4.2 A Binary Decision

The overall goal of statistical inference is to increase our knowledge about a population, when we only have a random sample from that population. In Chapter 3, we estimated population values that are plausible considering the sample that we have drawn. For instance, we looked for all plausible average weights of candies in the population using information about the weight of candies in our sample bag. This is what we do when we estimate a population value.

Estimation is one of two types of statistical inference, the other being null hypothesis testing. When we estimate a population value, we do not use our previous knowledge about the world of candies or whatever other subject we are investigating.

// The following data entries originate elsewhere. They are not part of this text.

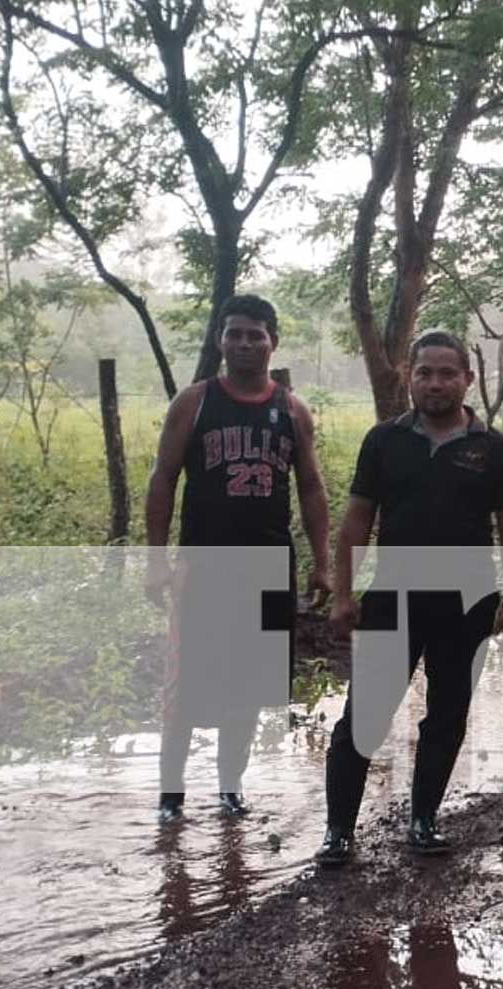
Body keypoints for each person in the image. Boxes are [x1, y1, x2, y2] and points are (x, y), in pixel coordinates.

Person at [316, 330, 503, 867]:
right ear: (409, 376)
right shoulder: (383, 441)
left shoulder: (495, 449)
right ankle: (338, 832)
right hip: (392, 598)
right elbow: (357, 522)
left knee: (447, 713)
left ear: (467, 379)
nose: (435, 383)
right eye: (425, 372)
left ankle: (423, 819)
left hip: (466, 602)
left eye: (446, 373)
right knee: (364, 714)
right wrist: (343, 594)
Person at [145, 294, 331, 822]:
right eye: (235, 334)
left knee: (250, 683)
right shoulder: (195, 402)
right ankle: (171, 792)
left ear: (273, 341)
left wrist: (323, 562)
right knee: (187, 679)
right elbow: (162, 481)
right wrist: (156, 560)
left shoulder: (292, 410)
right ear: (220, 341)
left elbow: (312, 488)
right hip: (203, 563)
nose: (245, 344)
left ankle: (230, 785)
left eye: (255, 334)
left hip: (269, 565)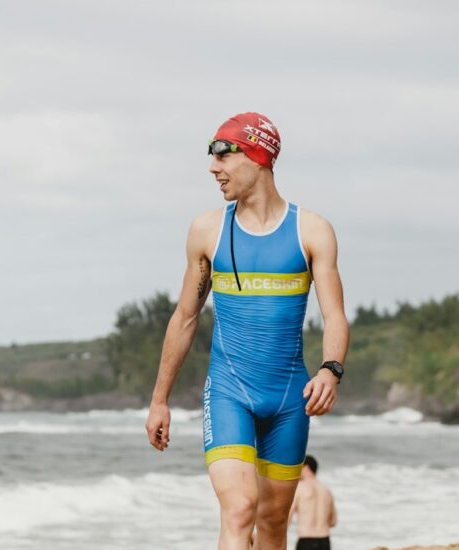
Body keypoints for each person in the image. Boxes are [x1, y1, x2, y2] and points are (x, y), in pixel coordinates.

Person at [145, 112, 349, 550]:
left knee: (274, 523)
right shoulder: (208, 231)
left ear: (257, 156)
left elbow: (334, 314)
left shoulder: (311, 230)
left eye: (222, 153)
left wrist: (330, 370)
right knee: (239, 510)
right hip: (228, 393)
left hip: (288, 399)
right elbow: (185, 317)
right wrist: (159, 400)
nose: (212, 167)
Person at [288, 455, 337, 550]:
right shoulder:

We can be completely ignorant about the phenomenon that we are investigating. This approach is not entirely in line with the conceptualization of scientific progress as an empirical cycle, in which scientists develop theories about the empirical world, test these theories against data collected from this world, and improve their theories if they are contradicted by the data (de Groot, 1969).

Hypothesis testing, however, is more in line with this conceptualization of scientific progress. It requires the researcher to formulate an expectation about the population, usually called a hypothesis. If the hypothesis is based on theory and previous research, the scientist uses previous knowledge. As a next step, the researcher tests the hypothesis against data collected for this purpose. If the data contradict the hypothesis, the hypothesis is rejected and the researcher has to improve the theory. If the data does not contradict the hypothesis, it is not rejected and, for the time being, the researcher does not have to change the theory.

Hypothesis testing, then, amounts to choosing one of two options: reject or not reject the hypothesis. This is a binary decision between concluding that the population is as it is described in the hypothesis, or concluding that it is not. This is quite a different approach than estimating a confidence interval as a range of plausible population values. Nevertheless, hypothesis testing and confidence intervals are tightly related as we will see later on in this chapter (Section 4.7.1).